Charles-Jean-Baptiste du Tillet, marquis de la Bussière et petit-neveu du marquis de Villarceaux, hérite du domaine au début du XVIIIᵉ siècle. Il fait construire le château du Haut, élégante demeure dominant le vallon et le parc, puis fait démanteler l’ancien château. 

XIXe siècle

Le domaine demeure une vaste propriété agricole et une résidence secondaire, les nouveaux propriétaires font construire des pavillons de chaque côté de la grille d’honneur et une orangerie à proximité du château. Le moulin est transformé en scierie tandis que la ferme et les vestiges du château « du bas » sont délaissés.

XXe-XXIe siècles

Le domaine est classé au titre des monuments historiques à la fin de la première moitié du XXe siècle.

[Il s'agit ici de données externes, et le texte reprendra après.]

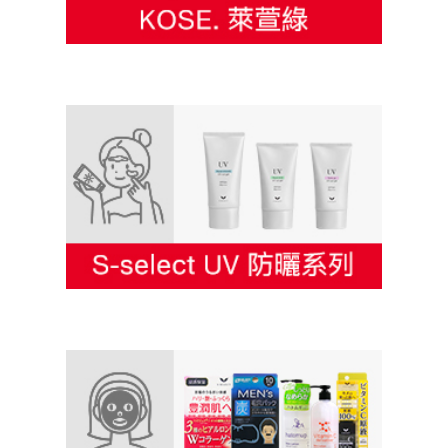
KOSE. 萊萱綠
S-SELECT UV防曬系列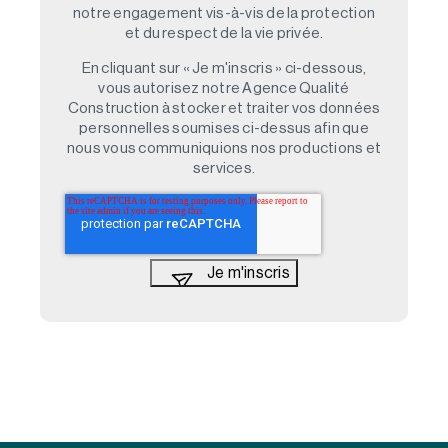
notre engagement vis-à-vis de la protection
et du respect de la vie privée.
En cliquant sur « Je m'inscris » ci-dessous,
vous autorisez notre Agence Qualité
Construction à stocker et traiter vos données
personnelles soumises ci-dessus afin que
nous vous communiquions nos productions et
services.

En 1989, la Région Île-de-France s’engage à assurer :

  • Sa restauration,
  • Son entretien,
  • Sa promotion,
  • Son ouverture au public.

Le tout, dans le cadre d'un bail emphytéotique (99 ans) signé avec la Fondation Charles Léopold Mayer.

À partir des années 1990, le domaine accueille ses premiers visiteurs. L’Agence régionale des espaces verts de la Région (devenue Île-de-France Nature) s’engage dans la restauration d’une grande partie des jardins.

En 2004, le parc reçoit le label « Jardin remarquable ».